WASHINGTON -- In the Mercury days, John Glenn was known as the serious one among America's first seven astronauts.
As he prepares to return to space for the first time since 1962, the former senator from Ohio is smiling, loose, relaxed, even able to tell old-guy-in-space jokes.
"I think they're funny," Glenn said Wednesday.
He said he likes the one about Glenn's mission being the first flight on which an astronaut will be allowed to preboard. He laughed heartily at the gag that his will be the first flight in which the Tang is mixed with Metamusil.
And then there was the cartoon showing him on a space walk, aided by a nursing-home walker.
Indeed, almost every hour of Glenn's nine days in space already has been accounted for. It won't all be glamorous.

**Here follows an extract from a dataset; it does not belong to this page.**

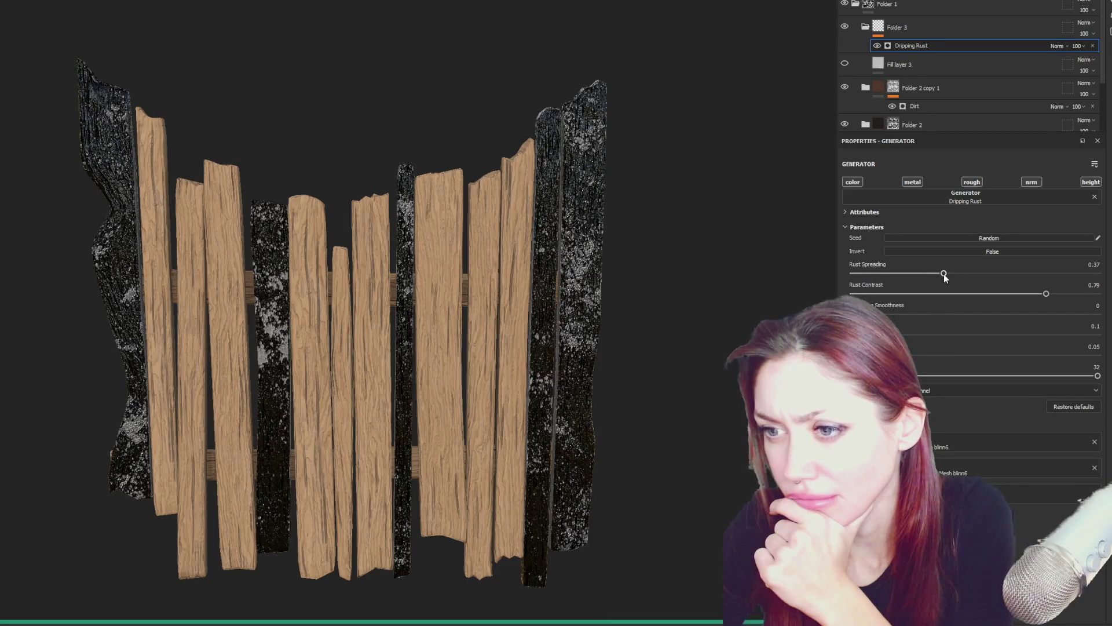
click(927, 69)
click(941, 420)
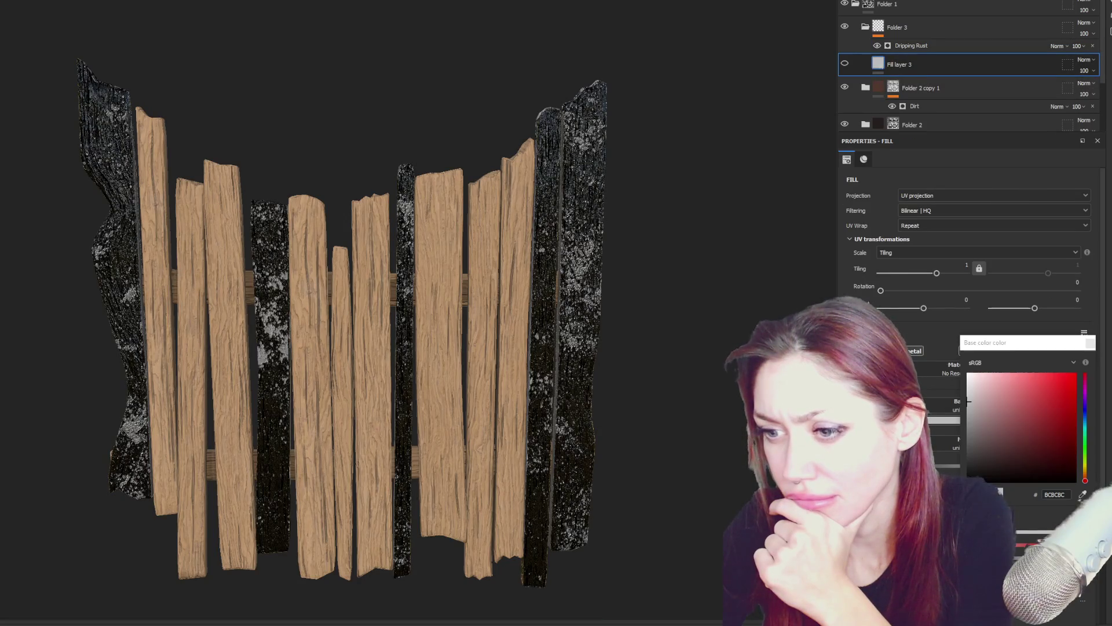
Try several base colours on Fill layer 3 and settle on pure red FF0000.
click(992, 419)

A drug will be injected into his arm in a test to examine the breakdown of muscle mass that happens to the elderly on Earth and to everybody in space.
He'll have brain-wave monitors hooked up to his head, eye-movement sensors affixed to his face, a respiration monitor and other wires, gizmos and gadgets.
"Four nights out of nine I'll have to get that whole rig on and try to sleep," Glenn said. "I'll be fully instrumented."
One of Glenn's tasks as junior member of the team will be bar-coding samples of the astronauts' blood and urine -- using a laptop computer for the first time -- then running the blood samples through the onboard centrifuge and storing the urine bags in the shuttle's freezer.
Is that the way Glenn imagined his days in space would be? He grins and shakes his head "no" but says nothing.
Glenn would rather talk about the mission's underlying science.
"I hope we get good enough data out of this, if we do it right -- if I do it right -- that NASA will see the value of doing this in the future," he said. "I'm really excited about the research."